EJA: What about your personal story figured into the decision?
John: My parents came from Colombia, so it was the experience of seeing how an immigrant family can struggle in the United States raising a family. These were things I witnessed growing up. So it’s a community that I am very familiar with. I can speak the language. I can relate to a lot of their struggles. So it was just natural for me to fit into this community.
EJA: Was Lisa Palumbo your mentor while you were on the fellowship?
John: Yes. It’s always great to work with people who give off such an energy with the work they do. And it’s inspiring to see someone in this field that can be so draining. The administration we live under now is just one of many where we’ve seen how the immigrant community is being used for political purposes. And seeing someone who can remain motivated across administrations, given the different pressures that the community faces, was something that was long lasting for me. So it was important for me to see those professionals as I was working my way up through my journey through law school, and figuring out where I might fit in.
EJA: What advice would you give to current law students and/or EJA fellows if they were considering pursuing this career path?
John: I think it’s important to maintain a connection with the community you’re working with. One of the [ways] I define my professionalism is to maintain some level of community service. Being a lawyer can be draining. Listening to the stories can be taxing. I was a teacher once, and one of my mentors [said], “If you don’t feed the teacher, they’ll eat the students.” I think the same is true in law: if you don’t feed the lawyer, they’ll eat the clients.

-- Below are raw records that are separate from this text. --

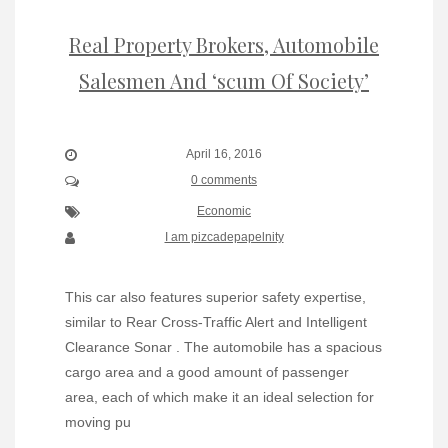
Real Property Brokers, Automobile
Salesmen And ‘scum Of Society’
April 16, 2016
0 comments
Economic
I am pizcadepapelnity
This car also features superior safety expertise,
similar to Rear Cross-Traffic Alert and Intelligent
Clearance Sonar . The automobile has a spacious
cargo area and a good amount of passenger
area, each of which make it an ideal selection for
moving pu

We become self-destructive, we become jaded. For me, giving back is that element that provides a reset, because there is a great need to help. There’s always room for more, if your life allows for it.
EJA: You have been giving back on the side since you entered the profession. Can you talk about some of the volunteer work you’ve done over the last few years?
John: I mainly work with two organizations. One is Familia Latina Unida, a non-profit based in a church in [Chicago neighborhood] Pilsen. It was founded by Elvira Arellano, a woman who took sanctuary at the church after 9/11. I believe O’Hare was raided, and she got picked up while she was working there. Beautiful people there. I have tried to help them, since law school, to manage their legal department, because they are an immigration ministry. They have lots of mixed-status families, lots of people who are undocumented. So I go there and do workshops on their rights as immigrant and undocumented person. I help them with citizenship applications. Those kinds of things. I also work with the League of United Latin American Citizens, mainly with Julie Contreras. I’ll do some workshops when they need them. For example, when the refugee crisis hit our border a few years back, I would do a lot of workshops related to asylum law and special juvenile immigrant status, and consultations with families to let them know what to expect in removal proceedings. They’ve also taken me to to the border. I’ve gone to Mexico twice now with both of them, Familia Latina Unida and LULAC, to try and reunite families who have been separated due to three- and ten-year bars under the humanitarian parole section of the law. We’ve done that successfully a few times.
EJA: I believe you received an award named after Elvira Arellano a few years ago. Do you want to say a few words about that?
John: I did. It was Elvira Arellano and Pastor Emma Lozano — actually the pastor that married my wife and I. They recognized me for the work I was providing to the church. I was going at the time almost on a weekly basis. I was a point of contact on any number of legal questions they would encounter with their congregation. Also the trips I would take to the border, to Nuevo Laredo, and the success we had with reuniting families. That was something new, and that we all sort of learned together.